Work

League of Lenses

Computer Vision
AWS

I developed a tool to assist content creators to edit landscape videos into vertical videos easily.

League of lenses

Introduction

So the input to the program is a landscape video (16:9 aspect ratio) of league of legends gameplay, preferably under a minute due to AWS lambda memory 3008 MB contraint. The output is a vertical form video (9:16 aspect ratio).

Example:

Default Center Crop

League of Lenses Output

Motivation

I had lots of clips saved up and wanted to upload them as YouTube shorts but realized that converting from landscape to vertical form led to some information loss, partically across the X-axis. The camera (player fov) isn’t always centered on the player or where the action is. But the watcher is really only interested in the action, and the clip maker (me) is also really interested in showing the meat or action part of the gameplay at every frame.

Solution

To tackle the challenge of focusing the camera where the enemies are, one obvious but computationally expensive solution would be to train a computer vision model to detect League of Legends characters on screen and output their locations. Perhaps an auto-regressive encoder-decoder architecture could handle variable output lengths. However, this approach uses far too much compute for such a simple problem.

Instead of tracking enemies on the player screen and finding a bounding box that includes most enemies while respecting vertical format constraints, we can simplify the problem by analyzing the minimap and reprojecting that information back to the player screen dimensions. On the minimap, we can determine both what the player is currently seeing (through contour detection and thresholding) and where enemies are located (through hand-crafted blob detection) relative to the current screen. This turns out to be all we really need.

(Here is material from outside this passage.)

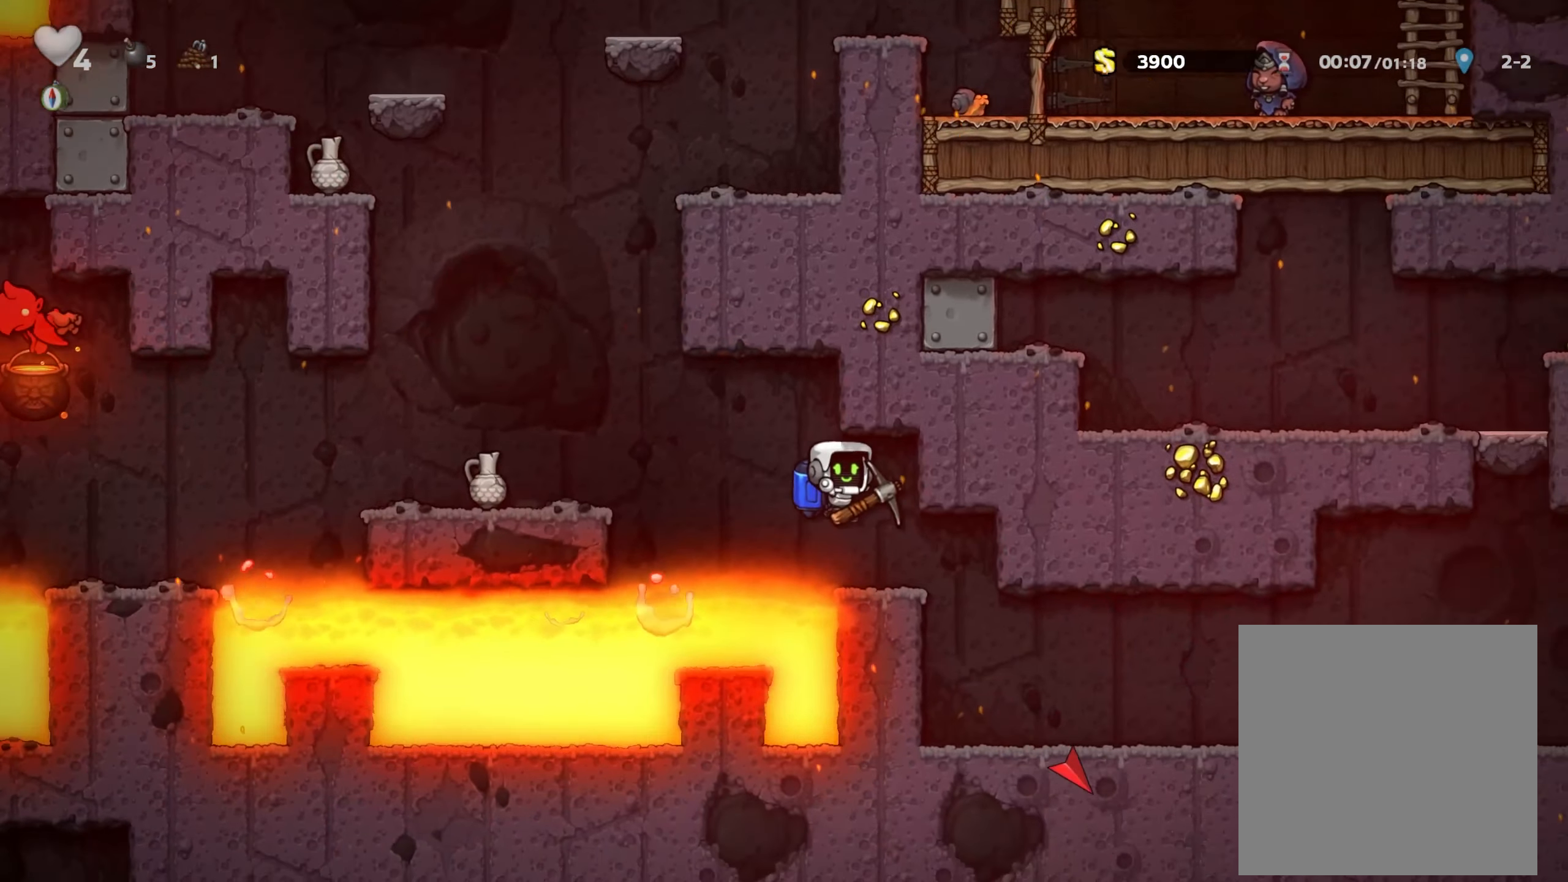
{"dt_ms": 500, "buttons": [], "left_stick": "right", "right_stick": "center", "events": []}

Step 1: Locate the Minimap

We only need to find the minimap location once, using the first frame(s) of gameplay. This is done using SIFT (Scale-Invariant Feature Transform), which is ideal because the minimap can vary in size across different resolutions. To handle different map appearances, I only use the top-left corner of the map for SIFT matching, as that area remains consistent across all map skins. Since the minimap is always in the bottom-right corner, once the top-left corner is found, the minimap area is simply

minimap_area = frame[minimap_top_left_y:, minimap_top_left_x:]

All subsequent processing is cropped to operate only on this minimap region.

Step 2: Find the Player’s Field of View

Next, we need to find the area of the minimap that represents what the player currently sees, since this is the domain we’ll reproject our bounding box back to. This is done by thresholding the minimap and finding the white rectangle that indicates the player’s FOV. Initially, I restricted contours to those with exactly 4 corners (rectangular shapes), but champion icons overlapping the white rectangle made this approach unreliable. Instead, gating by the contour’s area using prior knowledge about expected FOV size proved more effective.

Step 3: Detect Enemies

We look for red circles (or orange in colorblind mode, though this isn’t fully supported yet) within the player FOV on the minimap. We find the centers of these circles and take the average of their X positions. We don’t need to consider Y positions because the vertical format includes all vertical content once the horizontal bounds are set.

Step 4: Update Camera Pan

We update the pan based on the last camera starting location, accounting for the minimap-to-screen ratio and applying smoothing to ensure natural movement. We then reproject this position back to frame dimensions (1920x1080) to determine the next camera starting location. Each frame uses this starting location until a set width is reached.

This width is computed from the original frame size. If the original landscape frame is 1920x1080, the vertical frame becomes 1080x1920. Since the Y dimension grows by almost double, the visible width is reduced to approximately 500 pixels (calculated precisely in the application). This Y-axis expansion creates a zoom-in effect, focusing on the action.

Improvements

  • Frame sampling: You don’t need to process every frame; checking every X frames is sufficient.

  • Look-ahead: Since the camera pans gradually, you want to look ahead Y frames to anticipate future action and pan the camera proactively.

AWS Related Implementation Details

  • AWS SAM to deploy application. This involved using ECR to store container images but only recently did I findout once a lambda function utilizes the container image, you are safe to delete it. This reduced my monthly cost from 10 cents to 5 cents!
  • AWS S3 to store user uploaded files and processed files. These are automatically cleaned up in 3 days.
  • AWS SQS for lambda functions to notify when they are done. And used by clients to poll for progress.